Know What You’re Getting Into When You Go For Your PhD!

Know What You're Getting Into When You Go For Your PhD!

Before any student spends the time and effort applying to grad schools in psychology, some soul-searching needs to be done to determine if they’re pursuing the right degree in the first place. Many students think they know — but have no idea — about the level of scholastic work that is required throughout grad school. Graduate school is not Undergrad 2.0. And for a lot of reasons, it is really not a good idea to apply to grad school because you cannot find employment or have no other idea what to do with your life.
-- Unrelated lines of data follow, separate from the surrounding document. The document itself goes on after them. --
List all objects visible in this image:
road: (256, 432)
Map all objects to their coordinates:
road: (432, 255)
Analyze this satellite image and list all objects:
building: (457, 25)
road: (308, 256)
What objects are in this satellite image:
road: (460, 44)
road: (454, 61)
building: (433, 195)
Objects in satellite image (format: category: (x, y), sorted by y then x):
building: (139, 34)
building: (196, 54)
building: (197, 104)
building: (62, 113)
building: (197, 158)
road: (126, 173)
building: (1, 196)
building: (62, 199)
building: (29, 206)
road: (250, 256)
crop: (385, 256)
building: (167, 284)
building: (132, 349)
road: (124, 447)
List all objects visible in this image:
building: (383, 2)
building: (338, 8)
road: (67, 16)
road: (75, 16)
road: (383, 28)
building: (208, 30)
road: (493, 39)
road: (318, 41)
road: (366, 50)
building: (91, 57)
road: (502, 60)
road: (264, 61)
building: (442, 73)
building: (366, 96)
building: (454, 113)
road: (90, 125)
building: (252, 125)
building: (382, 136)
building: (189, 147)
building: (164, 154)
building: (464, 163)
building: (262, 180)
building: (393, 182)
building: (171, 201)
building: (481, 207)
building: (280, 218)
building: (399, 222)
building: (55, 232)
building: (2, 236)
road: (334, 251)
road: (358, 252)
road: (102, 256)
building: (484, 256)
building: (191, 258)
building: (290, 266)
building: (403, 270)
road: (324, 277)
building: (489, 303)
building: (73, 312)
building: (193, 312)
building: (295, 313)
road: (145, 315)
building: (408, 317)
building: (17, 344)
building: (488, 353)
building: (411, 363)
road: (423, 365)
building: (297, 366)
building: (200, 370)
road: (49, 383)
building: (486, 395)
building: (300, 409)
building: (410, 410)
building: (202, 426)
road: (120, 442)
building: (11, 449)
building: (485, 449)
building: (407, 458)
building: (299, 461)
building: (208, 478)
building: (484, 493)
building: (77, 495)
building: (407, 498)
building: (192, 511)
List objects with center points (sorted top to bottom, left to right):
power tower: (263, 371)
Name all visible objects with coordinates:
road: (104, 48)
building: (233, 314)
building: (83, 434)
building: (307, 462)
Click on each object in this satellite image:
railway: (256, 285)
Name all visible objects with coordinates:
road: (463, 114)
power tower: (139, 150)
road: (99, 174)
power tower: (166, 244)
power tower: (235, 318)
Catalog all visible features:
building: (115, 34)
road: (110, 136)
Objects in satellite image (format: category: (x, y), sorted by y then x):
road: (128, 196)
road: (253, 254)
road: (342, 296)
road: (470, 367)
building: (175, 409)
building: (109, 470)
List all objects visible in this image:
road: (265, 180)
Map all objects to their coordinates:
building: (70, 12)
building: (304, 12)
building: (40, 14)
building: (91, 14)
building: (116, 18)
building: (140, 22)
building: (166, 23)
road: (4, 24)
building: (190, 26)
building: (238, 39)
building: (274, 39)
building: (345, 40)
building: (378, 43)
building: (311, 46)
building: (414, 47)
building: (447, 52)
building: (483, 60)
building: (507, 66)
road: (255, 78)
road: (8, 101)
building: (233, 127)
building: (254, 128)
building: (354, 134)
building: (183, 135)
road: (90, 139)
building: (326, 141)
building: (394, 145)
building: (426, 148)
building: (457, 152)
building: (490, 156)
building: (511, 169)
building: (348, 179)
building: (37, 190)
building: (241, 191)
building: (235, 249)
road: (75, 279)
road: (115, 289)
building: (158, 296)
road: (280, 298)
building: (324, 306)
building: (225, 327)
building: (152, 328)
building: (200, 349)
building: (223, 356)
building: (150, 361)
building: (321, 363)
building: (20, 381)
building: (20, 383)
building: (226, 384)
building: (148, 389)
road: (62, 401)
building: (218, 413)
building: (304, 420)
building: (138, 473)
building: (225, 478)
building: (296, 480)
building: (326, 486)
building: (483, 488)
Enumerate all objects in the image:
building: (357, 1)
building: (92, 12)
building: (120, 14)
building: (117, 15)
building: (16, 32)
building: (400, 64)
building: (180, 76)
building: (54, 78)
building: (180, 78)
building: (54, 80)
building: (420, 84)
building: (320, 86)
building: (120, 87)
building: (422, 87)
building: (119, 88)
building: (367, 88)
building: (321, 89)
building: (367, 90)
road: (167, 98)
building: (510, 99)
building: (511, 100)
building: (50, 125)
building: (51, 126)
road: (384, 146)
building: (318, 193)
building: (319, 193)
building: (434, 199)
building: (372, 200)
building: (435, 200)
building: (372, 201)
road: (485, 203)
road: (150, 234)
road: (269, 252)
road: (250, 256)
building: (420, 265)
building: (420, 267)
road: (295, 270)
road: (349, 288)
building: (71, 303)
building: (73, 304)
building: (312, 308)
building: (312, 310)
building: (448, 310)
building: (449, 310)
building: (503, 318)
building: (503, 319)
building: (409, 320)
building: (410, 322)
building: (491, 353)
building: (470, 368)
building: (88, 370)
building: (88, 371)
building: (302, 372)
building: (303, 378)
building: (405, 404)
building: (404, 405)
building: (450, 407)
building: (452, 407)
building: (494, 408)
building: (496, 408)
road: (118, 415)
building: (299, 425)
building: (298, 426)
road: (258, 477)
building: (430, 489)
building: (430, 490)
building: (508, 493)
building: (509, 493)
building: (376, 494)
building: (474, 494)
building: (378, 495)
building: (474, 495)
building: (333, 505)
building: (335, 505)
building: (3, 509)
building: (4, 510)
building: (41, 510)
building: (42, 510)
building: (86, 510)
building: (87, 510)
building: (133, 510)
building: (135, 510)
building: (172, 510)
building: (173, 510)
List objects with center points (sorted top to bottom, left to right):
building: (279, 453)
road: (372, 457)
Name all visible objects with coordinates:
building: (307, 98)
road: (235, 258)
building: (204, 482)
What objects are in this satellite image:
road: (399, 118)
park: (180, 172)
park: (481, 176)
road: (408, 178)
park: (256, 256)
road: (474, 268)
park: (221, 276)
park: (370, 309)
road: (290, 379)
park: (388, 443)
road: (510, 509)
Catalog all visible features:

Ph.D. programs are research-intensive. The goal of graduate study is not to simply consume knowledge, but to create it. Therefore, Ph.D. students spend quite a lot of time reading tons of academic journal articles, discussing journal articles, and critiquing journal articles in preparation for designing research that will eventually be featured in journal articles. Did I forget to mention the importance of journal articles?

You won’t only just be reading, but you’ll be doing a heck of a lot of statistical analysis. Hand in hand with creating original research is statistical analysis. Gotta find out those stunning results, right? You might not ever get to the point of loving statistics, but you must definitely master stats. (And I assure you, there are indeed more than your fair share of statistical geeks in psychology.) You and SPSS will become good friends over the course of 5-6 years of graduate study. Even if you plan on enrolling in a Ph.D program in Clinical Psychology, you will have to become a stats guru. (Or at least master the particular statistical method you will be using).

The very first step to get into a doctoral program in psychology is to figure out if this is indeed the right educational path for you. If the mere thought of a career dealing with the ins and outs statistics sounds like a nightmare, then I urge you to reconsider applying to Ph.D. programs in the first place. If psychology is still your intended career, there are definitely other career paths than the research-intensive doctoral program route. But if you’re pretty good with stats, then you’re already on the fast track to getting into a top ranked Ph.D. program in psychology.